Activity:
Write out the passage of the network-of-networks text between "TUSANI will work" and "its member networks.", inclusive.

Text segment:

To reach this overarching goal, three working groups have been established for 1) implementation, 2) outreach, and 3) advisory. These working groups have been further divided into several teams.

TUSANI will work with the outreach teams to identify networks willing to sign up as member teams within the Implementation Working Group. The outreach teams will also reach out to users/customers who will utilize the data offered by the member networks. This is a benefit TUSANI will offer to its member networks.

TUSANI will also work with the advisory teams to provide guidance to member networks on the various recommendations made in the NRC/NNoN reports. Advisory teams will be called upon to support network member requests for information in relation to the metadata, architecture, measurements, R&D/testbeds, and human dimension related issues. Advisory team members are not expected to be involved in the network member activities as TUSANI.

TUSANI will directly benefit from the recommendations to be made by the Organization/Business Models Team, within the Advisory Working Group, in further shaping its business structure to be eventually spun off as a viable national— most likely nonprofit—business entity. TUSANI will closely work with the network teams in sharing pros and cons learned from other network members (anonymously), and in offering additional benefits to all member network teams.

People interested in participating in the new NNoN Committee as chairs, team leaders, and members (see open positions marked TBD in the table below) should please contact James Stalker at jrstalker@respr.com.

Table 1.

NNoN Committee.

Table 1.

The AMS ad hoc committee, with the support of its many working groups, thoroughly investigated the recommendations made in the NRC report and (in summary) recommended:

  • A stakeholders' summit should be convened soon to foment the NNoN initiative and continue the momentum achieved to date. Implementation plans should result from this summit.
  • As funding for an NNoN will be a challenge, an implementation strategy should be developed to prioritize systems based on their economic benefits [e.g., it was evident that systems to improve observations of the Earth's boundary layer would benefit multiple users (wind energy, aviation, forecasting onset of convective activity) and should be given a high priority].
  • Ongoing R&D and treating all networks (new and old) as perennial testbeds will be essential to success in constantly assessing and improving the member networks of the NNoN and in developing new and innovative methods for observing Earth's boundary layer.
  • The NNoN should adopt the Unidata local data manager (LDM) to provide the communications backbone.
  • Metadata will be mandatory for applying data from the NNoN and an ISO and SensorML standard are recommended as schema to document data to enhance stakeholder usage of NNoN datasets.
  • The human dimension must be considered when developing the NNoN, and is key to engaging stakeholders and network operators as the market is developed. User assessments and education will be key parts of this effort.

Although there was no particular order of importance of the six major recommendations, the first two are the most critical. Without a stakeholders' summit attended by many in support of the NNoN, an effort to form the NNoN may be unsuccessful. Also, without establishing a funding mechanism to support this type of development activity, it would prove impractical to actualize the NNoN.

[Dataset entries]
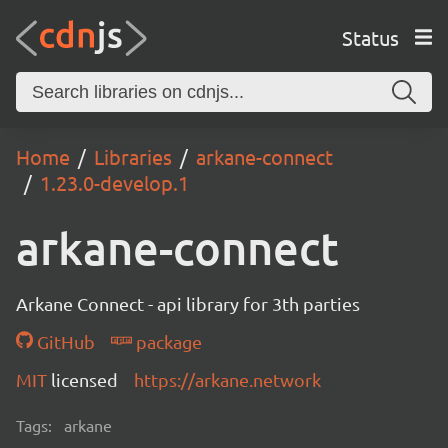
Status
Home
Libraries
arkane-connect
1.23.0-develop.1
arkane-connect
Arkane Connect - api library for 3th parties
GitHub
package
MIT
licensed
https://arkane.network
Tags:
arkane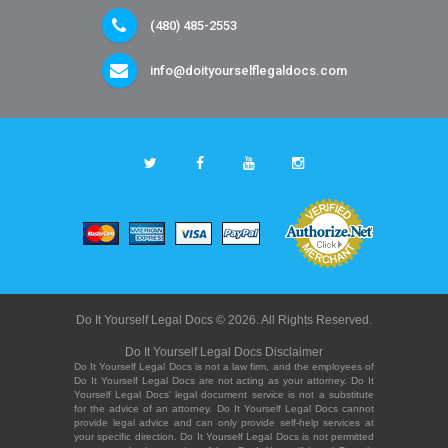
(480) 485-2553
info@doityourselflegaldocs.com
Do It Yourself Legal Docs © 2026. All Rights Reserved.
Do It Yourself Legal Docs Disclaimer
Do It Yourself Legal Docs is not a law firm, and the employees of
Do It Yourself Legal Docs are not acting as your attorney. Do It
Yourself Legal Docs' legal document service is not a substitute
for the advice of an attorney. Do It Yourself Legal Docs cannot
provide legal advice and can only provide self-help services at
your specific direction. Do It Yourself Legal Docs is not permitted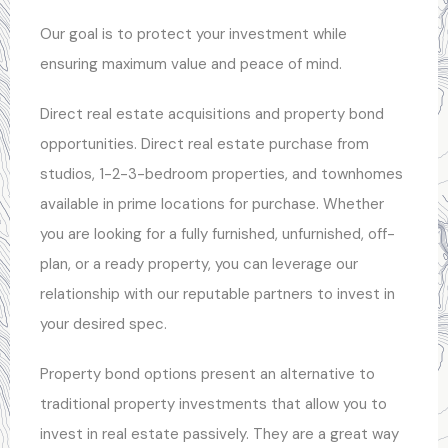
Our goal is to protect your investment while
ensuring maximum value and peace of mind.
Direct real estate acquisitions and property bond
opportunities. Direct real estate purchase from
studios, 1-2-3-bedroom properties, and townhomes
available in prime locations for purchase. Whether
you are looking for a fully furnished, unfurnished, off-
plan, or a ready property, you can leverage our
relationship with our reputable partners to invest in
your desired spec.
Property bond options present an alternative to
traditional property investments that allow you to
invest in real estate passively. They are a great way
...
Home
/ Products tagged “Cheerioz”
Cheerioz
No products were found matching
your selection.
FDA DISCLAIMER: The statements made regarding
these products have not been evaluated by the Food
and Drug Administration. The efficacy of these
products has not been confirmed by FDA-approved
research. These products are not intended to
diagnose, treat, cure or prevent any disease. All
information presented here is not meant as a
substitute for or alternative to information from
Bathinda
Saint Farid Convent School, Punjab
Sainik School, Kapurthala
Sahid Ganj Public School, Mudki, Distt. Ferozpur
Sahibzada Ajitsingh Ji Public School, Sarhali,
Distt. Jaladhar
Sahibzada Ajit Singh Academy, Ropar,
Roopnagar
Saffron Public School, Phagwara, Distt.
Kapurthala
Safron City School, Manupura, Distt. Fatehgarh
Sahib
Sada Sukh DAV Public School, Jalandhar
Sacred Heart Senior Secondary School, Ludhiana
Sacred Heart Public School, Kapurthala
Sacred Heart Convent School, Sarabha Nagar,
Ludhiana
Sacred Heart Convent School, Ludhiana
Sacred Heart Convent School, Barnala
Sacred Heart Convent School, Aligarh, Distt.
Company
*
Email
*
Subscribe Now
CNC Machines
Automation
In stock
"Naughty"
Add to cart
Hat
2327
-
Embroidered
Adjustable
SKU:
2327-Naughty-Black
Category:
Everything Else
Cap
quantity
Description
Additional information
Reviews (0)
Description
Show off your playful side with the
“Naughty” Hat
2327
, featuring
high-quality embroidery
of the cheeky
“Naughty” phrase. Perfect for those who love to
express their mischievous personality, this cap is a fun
---
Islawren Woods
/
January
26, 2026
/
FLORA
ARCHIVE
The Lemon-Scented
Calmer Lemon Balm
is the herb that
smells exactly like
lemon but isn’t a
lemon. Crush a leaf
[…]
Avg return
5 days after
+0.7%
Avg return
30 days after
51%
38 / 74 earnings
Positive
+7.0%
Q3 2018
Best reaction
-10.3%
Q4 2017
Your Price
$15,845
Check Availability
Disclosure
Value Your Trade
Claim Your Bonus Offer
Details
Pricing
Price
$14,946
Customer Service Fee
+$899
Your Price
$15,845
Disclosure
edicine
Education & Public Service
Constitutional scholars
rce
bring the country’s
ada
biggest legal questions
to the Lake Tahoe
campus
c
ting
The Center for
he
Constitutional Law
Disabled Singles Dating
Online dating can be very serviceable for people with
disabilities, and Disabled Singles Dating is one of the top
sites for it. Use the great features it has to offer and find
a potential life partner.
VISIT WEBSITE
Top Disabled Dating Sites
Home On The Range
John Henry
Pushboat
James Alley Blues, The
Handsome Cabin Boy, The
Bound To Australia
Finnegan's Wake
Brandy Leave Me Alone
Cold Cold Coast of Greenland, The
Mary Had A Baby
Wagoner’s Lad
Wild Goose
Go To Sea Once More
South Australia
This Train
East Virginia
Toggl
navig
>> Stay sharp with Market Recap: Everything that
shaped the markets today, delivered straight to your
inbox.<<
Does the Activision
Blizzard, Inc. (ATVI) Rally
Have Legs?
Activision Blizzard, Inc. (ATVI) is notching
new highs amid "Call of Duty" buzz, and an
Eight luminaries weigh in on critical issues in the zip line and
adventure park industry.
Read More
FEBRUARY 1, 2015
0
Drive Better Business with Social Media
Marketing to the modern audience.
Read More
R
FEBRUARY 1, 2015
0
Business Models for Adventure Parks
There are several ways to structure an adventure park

Task response:
TUSANI will work with the outreach teams to identify networks willing to sign up as member teams within the Implementation Working Group. The outreach teams will also reach out to users/customers who will utilize the data offered by the member networks. This is a benefit TUSANI will offer to its member networks.